Exercise requirements
Swap "Fabrikanten" for "Leveranciers" throughout the text of the records below, changing nothing else. Leave the pictures out of your answer.

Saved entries

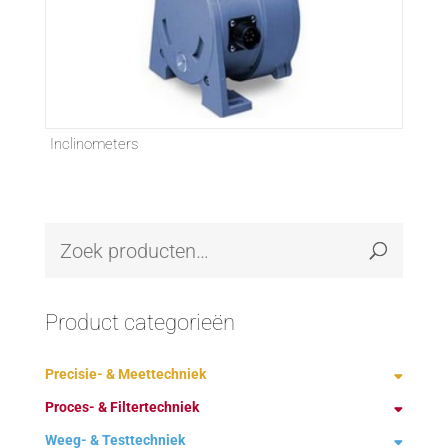
Inclinometers
Product categorieën
Precisie- & Meettechniek
Proces- & Filtertechniek
Demagnetiseren
Weeg- & Testtechniek
Fabrikanten
Ontstoffing technologie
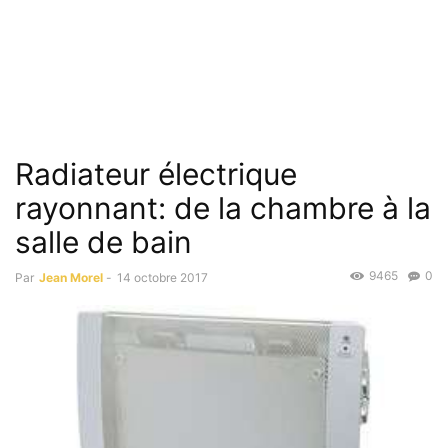
Radiateur électrique
rayonnant: de la chambre à la
salle de bain
9465
0
Par
Jean Morel
-
14 octobre 2017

Result below
Inclinometers
Product categorieën
Precisie- & Meettechniek
Proces- & Filtertechniek
Demagnetiseren
Weeg- & Testtechniek
Leveranciers
Ontstoffing technologie
Radiateur électrique
rayonnant: de la chambre à la
salle de bain
9465
0
Par
Jean Morel
-
14 octobre 2017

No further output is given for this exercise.